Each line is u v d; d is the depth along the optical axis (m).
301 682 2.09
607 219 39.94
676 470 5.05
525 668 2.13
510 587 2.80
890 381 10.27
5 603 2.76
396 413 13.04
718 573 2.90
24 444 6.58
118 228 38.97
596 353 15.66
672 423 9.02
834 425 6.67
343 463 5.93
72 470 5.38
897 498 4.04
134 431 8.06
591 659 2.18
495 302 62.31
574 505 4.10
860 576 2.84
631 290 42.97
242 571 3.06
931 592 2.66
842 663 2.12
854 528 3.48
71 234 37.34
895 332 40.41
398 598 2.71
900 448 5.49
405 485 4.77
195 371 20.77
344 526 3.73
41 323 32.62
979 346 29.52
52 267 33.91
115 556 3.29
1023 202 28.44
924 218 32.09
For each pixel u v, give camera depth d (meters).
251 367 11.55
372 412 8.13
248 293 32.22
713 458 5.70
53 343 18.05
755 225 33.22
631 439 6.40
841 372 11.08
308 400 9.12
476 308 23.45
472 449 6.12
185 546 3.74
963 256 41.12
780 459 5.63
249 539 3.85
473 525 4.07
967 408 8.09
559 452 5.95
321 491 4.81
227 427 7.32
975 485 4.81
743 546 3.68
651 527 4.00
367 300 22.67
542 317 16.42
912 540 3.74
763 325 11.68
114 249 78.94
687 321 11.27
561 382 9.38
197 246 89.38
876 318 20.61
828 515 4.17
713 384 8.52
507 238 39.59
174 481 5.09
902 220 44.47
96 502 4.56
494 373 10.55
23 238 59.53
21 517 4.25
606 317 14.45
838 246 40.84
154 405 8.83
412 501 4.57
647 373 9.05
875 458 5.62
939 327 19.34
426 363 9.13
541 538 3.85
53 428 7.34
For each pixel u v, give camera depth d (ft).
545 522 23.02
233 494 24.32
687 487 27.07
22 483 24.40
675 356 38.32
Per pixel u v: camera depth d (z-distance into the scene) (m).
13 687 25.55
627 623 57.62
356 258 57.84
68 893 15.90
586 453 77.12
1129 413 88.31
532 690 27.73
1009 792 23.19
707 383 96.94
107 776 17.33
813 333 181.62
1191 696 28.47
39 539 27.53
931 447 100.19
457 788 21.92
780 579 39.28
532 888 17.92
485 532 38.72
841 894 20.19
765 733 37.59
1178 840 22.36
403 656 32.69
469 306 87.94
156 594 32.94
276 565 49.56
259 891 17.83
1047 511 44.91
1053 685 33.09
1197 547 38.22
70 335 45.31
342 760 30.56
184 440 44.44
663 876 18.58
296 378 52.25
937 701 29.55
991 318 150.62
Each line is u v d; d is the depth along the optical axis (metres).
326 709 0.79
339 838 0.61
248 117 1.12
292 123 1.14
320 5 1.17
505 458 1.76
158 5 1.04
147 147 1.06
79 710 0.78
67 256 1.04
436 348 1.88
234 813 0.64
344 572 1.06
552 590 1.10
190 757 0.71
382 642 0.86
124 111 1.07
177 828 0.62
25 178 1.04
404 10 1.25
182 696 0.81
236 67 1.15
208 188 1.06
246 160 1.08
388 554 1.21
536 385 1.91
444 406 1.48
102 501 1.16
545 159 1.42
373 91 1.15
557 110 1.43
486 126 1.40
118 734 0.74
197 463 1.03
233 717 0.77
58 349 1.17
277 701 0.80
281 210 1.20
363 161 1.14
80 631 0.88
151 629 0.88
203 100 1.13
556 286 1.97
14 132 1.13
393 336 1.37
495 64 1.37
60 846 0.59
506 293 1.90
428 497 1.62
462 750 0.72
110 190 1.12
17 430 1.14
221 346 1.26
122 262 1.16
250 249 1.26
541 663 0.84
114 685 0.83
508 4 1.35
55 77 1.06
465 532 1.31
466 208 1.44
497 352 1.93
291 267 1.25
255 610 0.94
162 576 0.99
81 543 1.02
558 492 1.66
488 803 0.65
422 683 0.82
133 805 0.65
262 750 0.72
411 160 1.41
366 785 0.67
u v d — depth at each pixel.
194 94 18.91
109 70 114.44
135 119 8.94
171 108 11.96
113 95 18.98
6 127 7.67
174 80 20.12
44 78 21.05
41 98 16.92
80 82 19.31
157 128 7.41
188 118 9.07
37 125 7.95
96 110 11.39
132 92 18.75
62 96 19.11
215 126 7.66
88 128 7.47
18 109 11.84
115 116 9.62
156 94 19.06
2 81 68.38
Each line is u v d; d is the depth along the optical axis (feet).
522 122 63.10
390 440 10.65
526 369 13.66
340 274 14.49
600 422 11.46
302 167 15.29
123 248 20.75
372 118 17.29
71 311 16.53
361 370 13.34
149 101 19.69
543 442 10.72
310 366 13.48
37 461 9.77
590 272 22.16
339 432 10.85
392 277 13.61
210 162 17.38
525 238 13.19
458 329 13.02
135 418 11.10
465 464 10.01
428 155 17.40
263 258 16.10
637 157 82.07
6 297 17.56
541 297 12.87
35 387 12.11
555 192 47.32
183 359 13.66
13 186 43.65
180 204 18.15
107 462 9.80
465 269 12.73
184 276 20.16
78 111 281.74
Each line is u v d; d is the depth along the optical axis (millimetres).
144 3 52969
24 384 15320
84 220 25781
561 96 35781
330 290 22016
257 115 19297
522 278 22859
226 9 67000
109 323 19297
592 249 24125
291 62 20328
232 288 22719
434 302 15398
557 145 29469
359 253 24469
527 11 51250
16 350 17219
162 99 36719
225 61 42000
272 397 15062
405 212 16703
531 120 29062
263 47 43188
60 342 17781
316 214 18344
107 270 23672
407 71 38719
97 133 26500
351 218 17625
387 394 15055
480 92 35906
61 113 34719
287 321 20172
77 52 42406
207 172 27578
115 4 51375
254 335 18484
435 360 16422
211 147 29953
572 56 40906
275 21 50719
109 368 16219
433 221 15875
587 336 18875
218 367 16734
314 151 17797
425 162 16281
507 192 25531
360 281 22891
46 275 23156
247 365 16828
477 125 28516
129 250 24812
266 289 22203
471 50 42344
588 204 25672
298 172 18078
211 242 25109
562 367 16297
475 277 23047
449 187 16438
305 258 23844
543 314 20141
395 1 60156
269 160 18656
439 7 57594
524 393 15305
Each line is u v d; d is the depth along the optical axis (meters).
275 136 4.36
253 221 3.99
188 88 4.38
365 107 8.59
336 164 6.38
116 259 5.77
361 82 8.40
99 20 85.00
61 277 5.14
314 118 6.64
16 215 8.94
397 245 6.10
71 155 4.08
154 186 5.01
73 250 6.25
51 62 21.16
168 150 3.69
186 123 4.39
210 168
* * * * * * * * *
### Try it
Could you give the records again, exactly as they appear?

### Output for this task
Each line is u v d; d is the depth along the optical axis (m).
301 682 2.09
607 219 39.94
676 470 5.05
525 668 2.13
510 587 2.80
890 381 10.27
5 603 2.76
396 413 13.04
718 573 2.90
24 444 6.58
118 228 38.97
596 353 15.66
672 423 9.02
834 425 6.67
343 463 5.93
72 470 5.38
897 498 4.04
134 431 8.06
591 659 2.18
495 302 62.31
574 505 4.10
860 576 2.84
631 290 42.97
242 571 3.06
931 592 2.66
842 663 2.12
854 528 3.48
71 234 37.34
895 332 40.41
398 598 2.71
900 448 5.49
405 485 4.77
195 371 20.77
344 526 3.73
41 323 32.62
979 346 29.52
52 267 33.91
115 556 3.29
1023 202 28.44
924 218 32.09
For each pixel u v, give camera depth d (meters).
251 367 11.55
372 412 8.13
248 293 32.22
713 458 5.70
53 343 18.05
755 225 33.22
631 439 6.40
841 372 11.08
308 400 9.12
476 308 23.45
472 449 6.12
185 546 3.74
963 256 41.12
780 459 5.63
249 539 3.85
473 525 4.07
967 408 8.09
559 452 5.95
321 491 4.81
227 427 7.32
975 485 4.81
743 546 3.68
651 527 4.00
367 300 22.67
542 317 16.42
912 540 3.74
763 325 11.68
114 249 78.94
687 321 11.27
561 382 9.38
197 246 89.38
876 318 20.61
828 515 4.17
713 384 8.52
507 238 39.59
174 481 5.09
902 220 44.47
96 502 4.56
494 373 10.55
23 238 59.53
21 517 4.25
606 317 14.45
838 246 40.84
154 405 8.83
412 501 4.57
647 373 9.05
875 458 5.62
939 327 19.34
426 363 9.13
541 538 3.85
53 428 7.34
For each pixel u v, give camera depth d (ft).
545 522 23.02
233 494 24.32
687 487 27.07
22 483 24.40
675 356 38.32
Per pixel u v: camera depth d (z-distance into the scene) (m).
13 687 25.55
627 623 57.62
356 258 57.84
68 893 15.90
586 453 77.12
1129 413 88.31
532 690 27.73
1009 792 23.19
707 383 96.94
107 776 17.33
813 333 181.62
1191 696 28.47
39 539 27.53
931 447 100.19
457 788 21.92
780 579 39.28
532 888 17.92
485 532 38.72
841 894 20.19
765 733 37.59
1178 840 22.36
403 656 32.69
469 306 87.94
156 594 32.94
276 565 49.56
259 891 17.83
1047 511 44.91
1053 685 33.09
1197 547 38.22
70 335 45.31
342 760 30.56
184 440 44.44
663 876 18.58
296 378 52.25
937 701 29.55
991 318 150.62
Each line is u v d; d is the depth along the optical axis (metres).
326 709 0.79
339 838 0.61
248 117 1.12
292 123 1.14
320 5 1.17
505 458 1.76
158 5 1.04
147 147 1.06
79 710 0.78
67 256 1.04
436 348 1.88
234 813 0.64
344 572 1.06
552 590 1.10
190 757 0.71
382 642 0.86
124 111 1.07
177 828 0.62
25 178 1.04
404 10 1.25
182 696 0.81
236 67 1.15
208 188 1.06
246 160 1.08
388 554 1.21
536 385 1.91
444 406 1.48
102 501 1.16
545 159 1.42
373 91 1.15
557 110 1.43
486 126 1.40
118 734 0.74
197 463 1.03
233 717 0.77
58 349 1.17
277 701 0.80
281 210 1.20
363 161 1.14
80 631 0.88
151 629 0.88
203 100 1.13
556 286 1.97
14 132 1.13
393 336 1.37
495 64 1.37
60 846 0.59
506 293 1.90
428 497 1.62
462 750 0.72
110 190 1.12
17 430 1.14
221 346 1.26
122 262 1.16
250 249 1.26
541 663 0.84
114 685 0.83
508 4 1.35
55 77 1.06
465 532 1.31
466 208 1.44
497 352 1.93
291 267 1.25
255 610 0.94
162 576 0.99
81 543 1.02
558 492 1.66
488 803 0.65
422 683 0.82
133 805 0.65
262 750 0.72
411 160 1.41
366 785 0.67
u v d — depth at each pixel.
194 94 18.91
109 70 114.44
135 119 8.94
171 108 11.96
113 95 18.98
6 127 7.67
174 80 20.12
44 78 21.05
41 98 16.92
80 82 19.31
157 128 7.41
188 118 9.07
37 125 7.95
96 110 11.39
132 92 18.75
62 96 19.11
215 126 7.66
88 128 7.47
18 109 11.84
115 116 9.62
156 94 19.06
2 81 68.38
Each line is u v d; d is the depth along the optical axis (feet).
522 122 63.10
390 440 10.65
526 369 13.66
340 274 14.49
600 422 11.46
302 167 15.29
123 248 20.75
372 118 17.29
71 311 16.53
361 370 13.34
149 101 19.69
543 442 10.72
310 366 13.48
37 461 9.77
590 272 22.16
339 432 10.85
392 277 13.61
210 162 17.38
525 238 13.19
458 329 13.02
135 418 11.10
465 464 10.01
428 155 17.40
263 258 16.10
637 157 82.07
6 297 17.56
541 297 12.87
35 387 12.11
555 192 47.32
183 359 13.66
13 186 43.65
180 204 18.15
107 462 9.80
465 269 12.73
184 276 20.16
78 111 281.74
Each line is u v d; d is the depth along the optical axis (millimetres).
144 3 52969
24 384 15320
84 220 25781
561 96 35781
330 290 22016
257 115 19297
522 278 22859
226 9 67000
109 323 19297
592 249 24125
291 62 20328
232 288 22719
434 302 15398
557 145 29469
359 253 24469
527 11 51250
16 350 17219
162 99 36719
225 61 42000
272 397 15062
405 212 16703
531 120 29062
263 47 43188
60 342 17781
316 214 18344
107 270 23672
407 71 38719
97 133 26500
351 218 17625
387 394 15055
480 92 35906
61 113 34719
287 321 20172
77 52 42406
207 172 27578
115 4 51375
254 335 18484
435 360 16422
211 147 29953
572 56 40906
275 21 50719
109 368 16219
433 221 15875
587 336 18875
218 367 16734
314 151 17797
425 162 16281
507 192 25531
360 281 22891
46 275 23156
247 365 16828
477 125 28516
129 250 24812
266 289 22203
471 50 42344
588 204 25672
298 172 18078
211 242 25109
562 367 16297
475 277 23047
449 187 16438
305 258 23844
543 314 20141
395 1 60156
269 160 18656
439 7 57594
524 393 15305
Each line is u v d; d is the depth along the optical axis (meters).
275 136 4.36
253 221 3.99
188 88 4.38
365 107 8.59
336 164 6.38
116 259 5.77
361 82 8.40
99 20 85.00
61 277 5.14
314 118 6.64
16 215 8.94
397 245 6.10
71 155 4.08
154 186 5.01
73 250 6.25
51 62 21.16
168 150 3.69
186 123 4.39
210 168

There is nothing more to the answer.